* Consignes *
#1 Dans le texte sur les troubles anormaux de voisinage, à qui est attribuée la notion de risque créé ?
#2 Prolongez le texte sur les troubles anormaux de voisinage après sa dernière phrase.

==== Texte ====

Les troubles anormaux de voisinage

LA THÉORIE DES TROUBLES ANORMAUX DE VOISINAGE

Les troubles anormaux de voisinage sont des nuisances qui excèdent les inconvénients normaux du voisinage. La victime d’un trouble de voisinage doit non seulement apporter la preuve d’un dommage mais aussi la preuve que ce dernier remplit les caractéristiques nécessaires pour être indemnisé.



1) La notion

Dans l’usage régulier de son bien, tout propriétaire supporte une obligation de ne pas causer à ses voisins un dommage excédant la mesure des inconvénients tenus pour normaux : « Nul ne doit causer à autrui un trouble anormal de voisinage » (Civile 3ème, 24 octobre 1990).
Ce principe associe deux règles complémentaires. La 1ère exonère de sa responsabilité le propriétaire qui demeure en dessous du seuil de tolérance ; la seconde engage automatiquement la responsabilité du propriétaire qui dépasse ce seuil.

Cette notion représente une étape supplémentaire du respect des droits du voisin du fait des agissements d’un propriétaire. La théorie de l’abus de droit est l’attitude fautive ce qui diffèrent des troubles anormaux où le préjudice compte plus que le fait générateur.


2) Fondements de la responsabilité

– Abus du droit de propriété : il ne peut être question d’abus du droit de propriété, car la responsabilité du propriétaire est engagée alors qu’il n’a commis aucune faute caractérisée. .

– Dépassement des inconvénients normaux du voisinage : un propriétaire n’a pas le droit d’imposer impunément à ses voisins une gêne excédant les obligations ordinaires du voisinage. Ainsi le droit à réparation a été reconnu lorsque le trouble causé à un voisin « a incontestablement dépassé la mesure des obligations ordinaires du voisinage » (Amiens, 21 décembre 1932).

Entre les fonds voisin doit exister un rapport d’équilibre. La vie en communauté implique inéluctablement une gêne réciproque, mais celle-ci doit être cantonnée dans des limites normales. Celui qui, même par des activités licites, détruit le rapport d’équilibre doit réparer le dommage causé aux voisins.
Arrêt de la cour de cassation de 2002 : la cour d’appel relève qu’il convient d’établir un équilibre entre la vocation balnéaire et touristique de la ville et le respect du voisinage pour établir des troubles.
La Cour Européenne Des Droits De L’Homme dit « il faut un équilibre entre l’intérêt du bien être économique d’une ville et la protection des droits garantis par la convention européenne des droits de l’homme le respect de la vie privée ».


– Le risque créé : On a pu voir dans cette jurisprudence une application de la notion de risque créé (Ripert) : celui qui crée un risque doit, si ce risque vient à se réaliser aux dépens d’une tierce personne, réparer les dommages causés. L’acte excessif, bien que non fautif, devient source de responsabilité. Cependant, si cette théorie était adoptée, le propriétaire devrait être conduit à réparer tous les dommages causés par son voisinage, qu’ils soient normaux ou anormaux.

==== Données extraites ====

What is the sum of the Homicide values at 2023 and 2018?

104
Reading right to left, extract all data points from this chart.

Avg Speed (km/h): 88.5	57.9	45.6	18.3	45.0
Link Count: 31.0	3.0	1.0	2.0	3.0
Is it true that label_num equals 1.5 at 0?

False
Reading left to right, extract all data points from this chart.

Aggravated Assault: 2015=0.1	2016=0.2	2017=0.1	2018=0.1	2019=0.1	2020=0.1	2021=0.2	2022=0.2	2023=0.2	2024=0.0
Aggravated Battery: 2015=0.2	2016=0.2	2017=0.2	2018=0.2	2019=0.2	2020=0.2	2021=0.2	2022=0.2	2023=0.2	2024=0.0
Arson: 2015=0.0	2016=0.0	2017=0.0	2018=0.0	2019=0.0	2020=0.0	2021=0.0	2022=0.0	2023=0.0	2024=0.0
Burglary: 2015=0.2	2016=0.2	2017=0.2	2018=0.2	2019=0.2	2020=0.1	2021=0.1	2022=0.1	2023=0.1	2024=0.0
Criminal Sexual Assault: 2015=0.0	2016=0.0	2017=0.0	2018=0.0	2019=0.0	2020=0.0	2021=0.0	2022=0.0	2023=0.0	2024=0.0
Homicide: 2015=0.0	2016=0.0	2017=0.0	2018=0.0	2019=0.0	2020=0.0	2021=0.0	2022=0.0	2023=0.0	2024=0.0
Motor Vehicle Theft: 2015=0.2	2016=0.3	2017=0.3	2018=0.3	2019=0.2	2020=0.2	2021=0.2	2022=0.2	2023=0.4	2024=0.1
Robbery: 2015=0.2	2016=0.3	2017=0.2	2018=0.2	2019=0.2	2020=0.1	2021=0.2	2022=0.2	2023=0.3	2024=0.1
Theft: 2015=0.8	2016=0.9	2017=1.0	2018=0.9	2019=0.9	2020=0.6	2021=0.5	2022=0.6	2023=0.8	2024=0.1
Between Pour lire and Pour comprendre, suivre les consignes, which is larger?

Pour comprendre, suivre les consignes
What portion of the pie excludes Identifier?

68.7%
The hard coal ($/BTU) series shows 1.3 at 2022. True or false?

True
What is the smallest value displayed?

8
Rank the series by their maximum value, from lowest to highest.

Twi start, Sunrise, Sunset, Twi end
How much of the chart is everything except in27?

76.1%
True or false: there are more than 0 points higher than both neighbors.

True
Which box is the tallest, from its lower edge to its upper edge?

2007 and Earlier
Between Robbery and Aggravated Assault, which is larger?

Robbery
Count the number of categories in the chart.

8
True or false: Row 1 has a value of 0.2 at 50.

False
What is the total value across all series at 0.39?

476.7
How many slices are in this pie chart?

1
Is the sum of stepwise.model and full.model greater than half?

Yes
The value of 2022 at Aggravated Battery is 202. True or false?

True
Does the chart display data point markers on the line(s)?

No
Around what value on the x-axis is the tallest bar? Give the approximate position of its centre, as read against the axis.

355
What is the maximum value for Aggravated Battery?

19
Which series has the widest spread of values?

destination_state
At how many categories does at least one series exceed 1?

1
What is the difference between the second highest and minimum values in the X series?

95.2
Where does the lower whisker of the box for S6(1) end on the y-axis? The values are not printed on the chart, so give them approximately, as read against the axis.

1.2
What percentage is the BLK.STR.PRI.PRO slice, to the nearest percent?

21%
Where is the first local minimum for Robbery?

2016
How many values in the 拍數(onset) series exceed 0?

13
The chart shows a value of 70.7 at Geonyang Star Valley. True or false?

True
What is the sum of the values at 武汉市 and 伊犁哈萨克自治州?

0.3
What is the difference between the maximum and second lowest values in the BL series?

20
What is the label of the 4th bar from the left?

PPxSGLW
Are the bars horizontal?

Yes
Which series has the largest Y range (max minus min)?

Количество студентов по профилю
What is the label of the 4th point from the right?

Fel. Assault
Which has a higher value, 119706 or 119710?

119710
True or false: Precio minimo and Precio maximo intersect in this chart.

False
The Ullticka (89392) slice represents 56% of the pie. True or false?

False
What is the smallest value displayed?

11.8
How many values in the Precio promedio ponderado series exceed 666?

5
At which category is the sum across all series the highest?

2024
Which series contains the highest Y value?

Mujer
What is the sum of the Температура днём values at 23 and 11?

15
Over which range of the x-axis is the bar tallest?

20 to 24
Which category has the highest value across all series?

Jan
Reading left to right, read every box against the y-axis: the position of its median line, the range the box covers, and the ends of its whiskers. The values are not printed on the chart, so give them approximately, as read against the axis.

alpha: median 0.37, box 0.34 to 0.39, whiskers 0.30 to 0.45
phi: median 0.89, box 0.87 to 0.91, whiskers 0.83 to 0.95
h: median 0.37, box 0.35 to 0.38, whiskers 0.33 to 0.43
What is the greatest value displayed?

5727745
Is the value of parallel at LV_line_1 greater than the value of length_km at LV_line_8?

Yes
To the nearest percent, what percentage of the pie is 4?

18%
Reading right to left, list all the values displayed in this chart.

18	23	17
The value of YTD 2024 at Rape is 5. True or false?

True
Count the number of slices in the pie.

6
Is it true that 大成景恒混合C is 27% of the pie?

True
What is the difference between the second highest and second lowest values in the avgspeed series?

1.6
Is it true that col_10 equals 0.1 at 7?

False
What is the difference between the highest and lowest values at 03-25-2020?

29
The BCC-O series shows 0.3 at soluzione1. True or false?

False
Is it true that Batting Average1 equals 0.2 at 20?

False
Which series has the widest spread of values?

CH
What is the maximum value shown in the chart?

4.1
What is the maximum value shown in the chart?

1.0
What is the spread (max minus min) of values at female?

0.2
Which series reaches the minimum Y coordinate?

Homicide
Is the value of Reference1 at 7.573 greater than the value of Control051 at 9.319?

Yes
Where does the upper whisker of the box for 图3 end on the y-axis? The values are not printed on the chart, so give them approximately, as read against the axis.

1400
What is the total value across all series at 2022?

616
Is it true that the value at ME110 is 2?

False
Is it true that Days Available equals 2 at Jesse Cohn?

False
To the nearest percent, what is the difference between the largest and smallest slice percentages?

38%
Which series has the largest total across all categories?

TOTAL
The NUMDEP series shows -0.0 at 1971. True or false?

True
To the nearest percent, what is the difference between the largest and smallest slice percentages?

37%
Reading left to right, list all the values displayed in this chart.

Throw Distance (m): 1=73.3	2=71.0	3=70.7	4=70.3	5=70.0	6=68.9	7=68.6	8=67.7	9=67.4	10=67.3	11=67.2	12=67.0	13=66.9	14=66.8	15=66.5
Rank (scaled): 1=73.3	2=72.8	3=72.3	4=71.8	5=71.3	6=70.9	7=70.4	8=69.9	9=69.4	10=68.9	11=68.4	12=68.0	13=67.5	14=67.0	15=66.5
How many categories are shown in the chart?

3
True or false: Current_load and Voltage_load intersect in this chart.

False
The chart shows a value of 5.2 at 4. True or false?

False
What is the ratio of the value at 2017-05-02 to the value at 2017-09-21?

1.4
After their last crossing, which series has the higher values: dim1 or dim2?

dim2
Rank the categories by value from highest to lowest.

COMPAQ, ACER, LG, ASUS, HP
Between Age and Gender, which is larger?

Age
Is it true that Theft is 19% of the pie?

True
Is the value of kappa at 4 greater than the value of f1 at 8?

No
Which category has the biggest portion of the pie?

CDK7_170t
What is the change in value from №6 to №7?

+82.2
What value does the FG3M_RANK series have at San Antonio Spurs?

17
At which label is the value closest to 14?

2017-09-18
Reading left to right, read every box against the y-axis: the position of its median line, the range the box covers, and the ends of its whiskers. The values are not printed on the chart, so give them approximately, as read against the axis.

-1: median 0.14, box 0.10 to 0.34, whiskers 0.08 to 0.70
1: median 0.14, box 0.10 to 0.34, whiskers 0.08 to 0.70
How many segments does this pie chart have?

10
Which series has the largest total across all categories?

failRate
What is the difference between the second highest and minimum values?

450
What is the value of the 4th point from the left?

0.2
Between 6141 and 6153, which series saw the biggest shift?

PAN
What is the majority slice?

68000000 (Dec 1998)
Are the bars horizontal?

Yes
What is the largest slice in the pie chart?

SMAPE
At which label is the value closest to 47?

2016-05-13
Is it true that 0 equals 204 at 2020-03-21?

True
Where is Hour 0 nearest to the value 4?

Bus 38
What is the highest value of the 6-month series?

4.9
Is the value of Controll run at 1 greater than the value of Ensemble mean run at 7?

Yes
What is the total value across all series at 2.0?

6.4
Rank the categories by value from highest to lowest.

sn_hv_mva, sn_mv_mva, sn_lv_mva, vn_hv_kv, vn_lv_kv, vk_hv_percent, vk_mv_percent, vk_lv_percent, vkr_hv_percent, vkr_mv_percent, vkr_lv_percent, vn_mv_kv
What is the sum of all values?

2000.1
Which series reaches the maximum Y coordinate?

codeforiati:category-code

====

* Réponses données *
#1 À Ripert.

#2
– l’Immissio (empiètement, immixtion) : Dès lors que le préjudice dû à l’immissio excède la mesure des obligations ordinaires du voisinage, il y a responsabilité résultant du fait que le propriétaire impose à ses voisins une gêne exceptionnelle sans réparer le préjudice qu’il leur cause ; la faute ne sera pas tant l’acte nocif, puisqu’il correspond à l’exercice régulier d’un droit, mais le refus d’une réparation qui doit accompagner l’acte. (Inspiration écologique)


3) La mise en œuvre

La jurisprudence a considéré qu’il fallait mettre en œuvre un régime autonome qui est l’existence d’un trouble qui revêt un caractère anormal. Dans la plupart des cas, la responsabilité du propriétaire est engagée, alors qu’il n’a commis aucune faute caractérisée ; il a causé un dommage à autrui sans pouvoir l’éviter, en exerçant un droit qui présente pour lui un intérêt certain.

La jurisprudence, évacuant non seulement l’exigence d’une faute caractérisée, mais encore la référence à une considération de culpabilité, a même décidé que l’existence d’une faute quelconque n’était pas nécessaire. (Civile 1ère, 23 mars 1982)

Cependant, la jurisprudence a parfois retenu une faute c’est-à-dire l’obligation de ne pas causer un préjudice dépassant les inconvénients normaux du voisinage. L’article 1382 du Code civil est visé dans l’arrêt de cassation. L’article 544 du Code civil fait référence aux droits de propriété.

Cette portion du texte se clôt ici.